Bannon assessed: “Not running the economy, but he’s a safe pair of hands that understands capital markets deeply. He’s done this for 30 years.”
He described Bessent’s value: “He has a very strong sense of what markets need to hear as far as information goes.”
Bannon then revealed internal conflict: “Remember, the first big fight we had with Elon was over — Elon pushed Howard Lutnick and Bannon in War Room pushed Scott Bessent. And that got very nasty in Mar-a-Lago.”
He described the leaks: “They leaked all kinds of stuff about Scott that was not true.”
He explained his reasoning: “For what President Trump’s trying to do on trade, on tariffs, on taxes, on national security, you’re going to need a steady Eddie that the markets can sit there and go, ‘that guy’s telling me the truth. I may not like it, but he’s telling me the truth.’ That’s Scott Bessent.”
He delivered the counterfactual: “And I’ll be blunt. If Howard Lutnick had been Secretary of the Treasury, it would have been an unmitigated disaster.”
He stated the principle: “This is about people putting their own interests first, like Elon, versus putting the nation’s interests first.”

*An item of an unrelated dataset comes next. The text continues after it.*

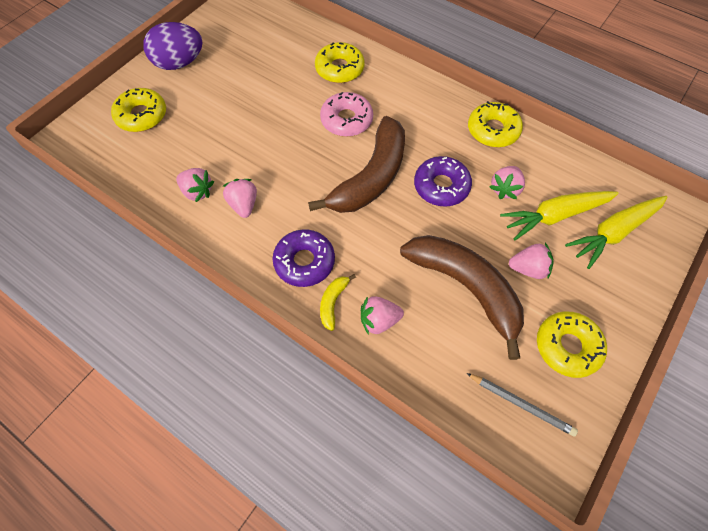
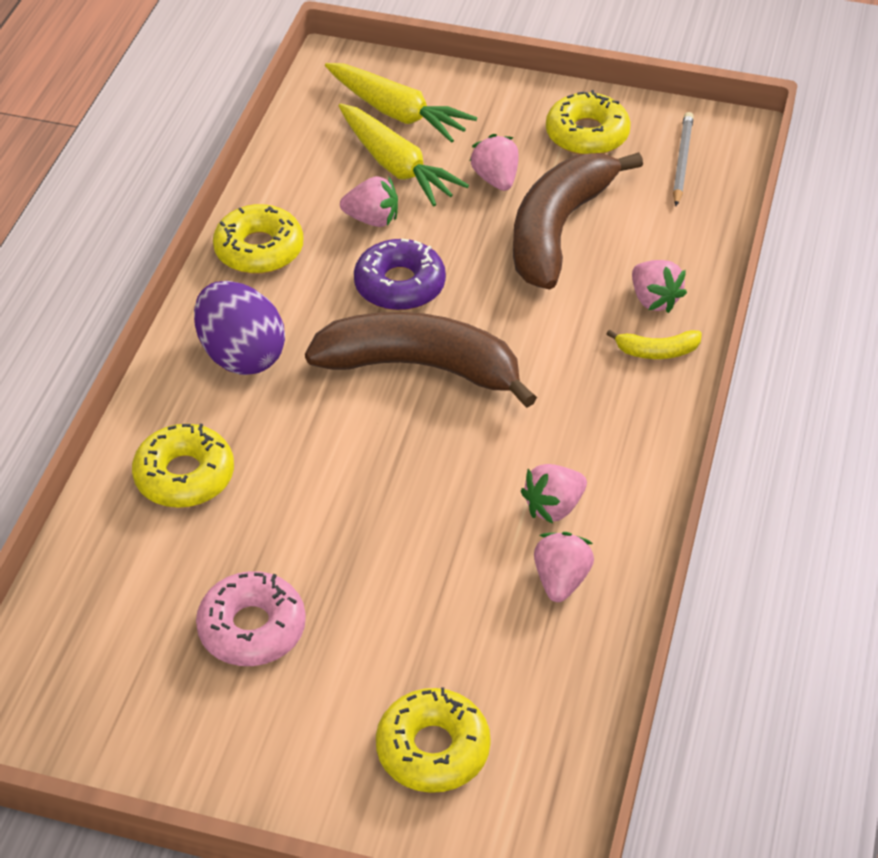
camera: 110 degrees left, 15 degrees down
purple egg [143,22,203,70] -> purple egg moved to [194,281,285,375]
purple donut [272,229,335,287] -> none
pink donut [320,92,373,137] -> pink donut moved to [196,571,306,666]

Bannon’s candid discussion of the Bessent-Lutnick fight revealed the internal dynamics that shaped the administration’s economic team. The battle for the Treasury Secretary position had been one of the most consequential personnel decisions of the transition. Bannon’s claim that Bessent’s appointment had prevented “an unmitigated disaster” validated the argument that personnel choices were policy choices.
The “safe pair of hands” characterization was the highest compliment Bannon could offer. In a period of tariff-induced market volatility, trade negotiations with every major economy, and fundamental restructuring of American economic policy, the markets needed a Treasury Secretary who projected competence and truthfulness. Bessent’s decades of experience in capital markets gave him the credibility to calm nerves that a less experienced appointee would have inflamed.
Key Takeaways
- Trump on Musk: “I can’t speak more highly about any individual. He’s incredible, brilliant, a great patriot.” DOGE savings cited at “almost $200 billion and rising fast.”

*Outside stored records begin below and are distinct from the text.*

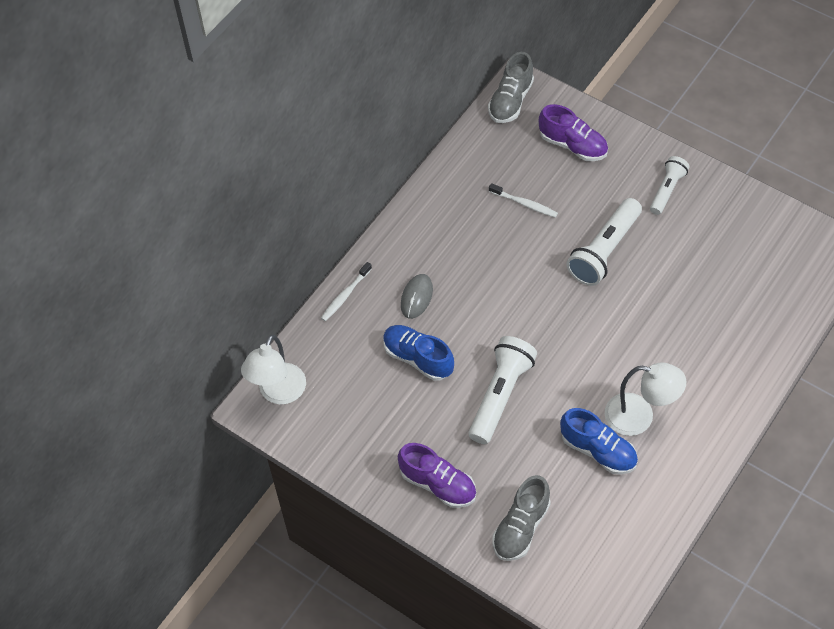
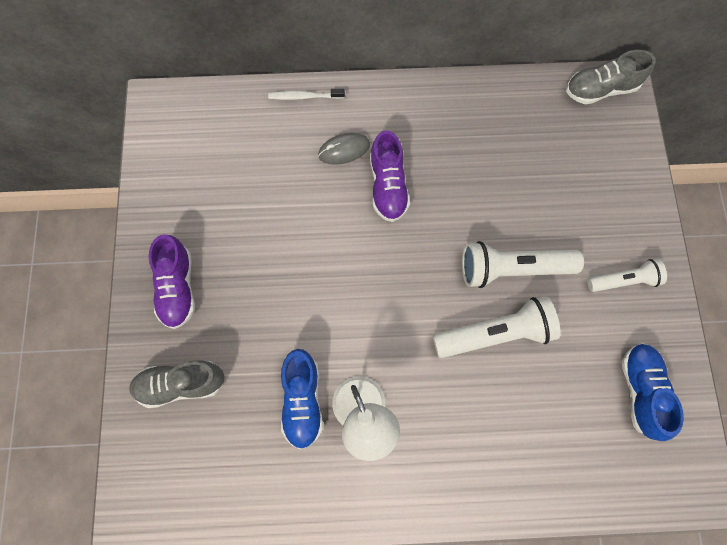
camera: 50 degrees right, 15 degrees up
white lamp [241,335,306,404] -> none
blue shoe [383,325,454,381] -> blue shoe moved to [622,343,684,441]
white flashlight [469,336,537,444] -> white flashlight moved to [433,296,561,358]
white toothbrush [489,183,558,218] -> none
purple shoe [539,104,608,161] -> purple shoe moved to [370,130,410,222]

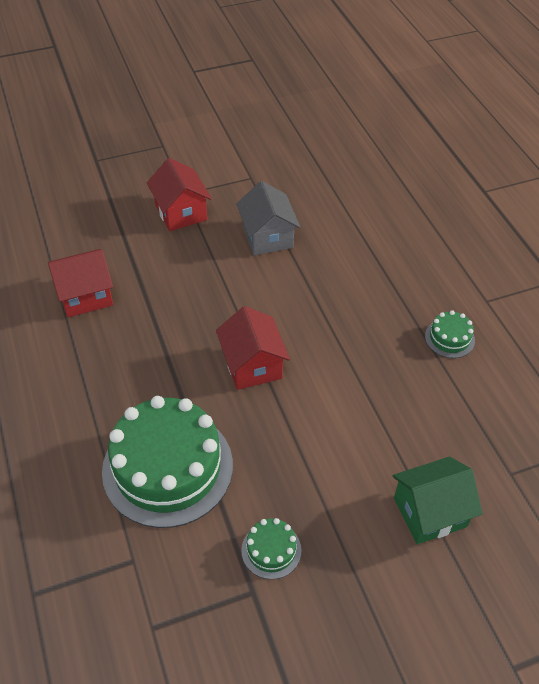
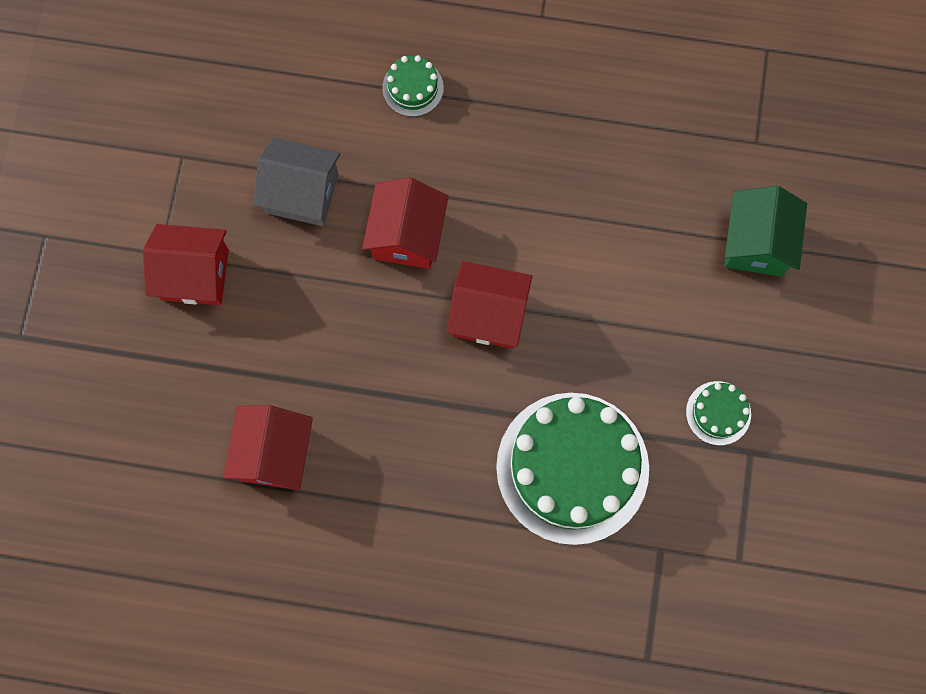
camera: 60 degrees left, 25 degrees up
green cake [425,310,475,358] -> green cake moved to [382,55,444,117]
none -> red house [362,178,449,269]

- On Tesla boycotts: “They took it out on Tesla. So unfair — he’s trying to help the country. He makes a great product.”
- Musk’s departure was planned: “He was always at this time going to ease out. We expected it about this time.”
- Bannon on Bessent: “A safe pair of hands that understands capital markets. Markets need to hear truth — that’s Scott Bessent.”
- Bannon on Lutnick: “If he had been Treasury Secretary, it would have been an unmitigated disaster.”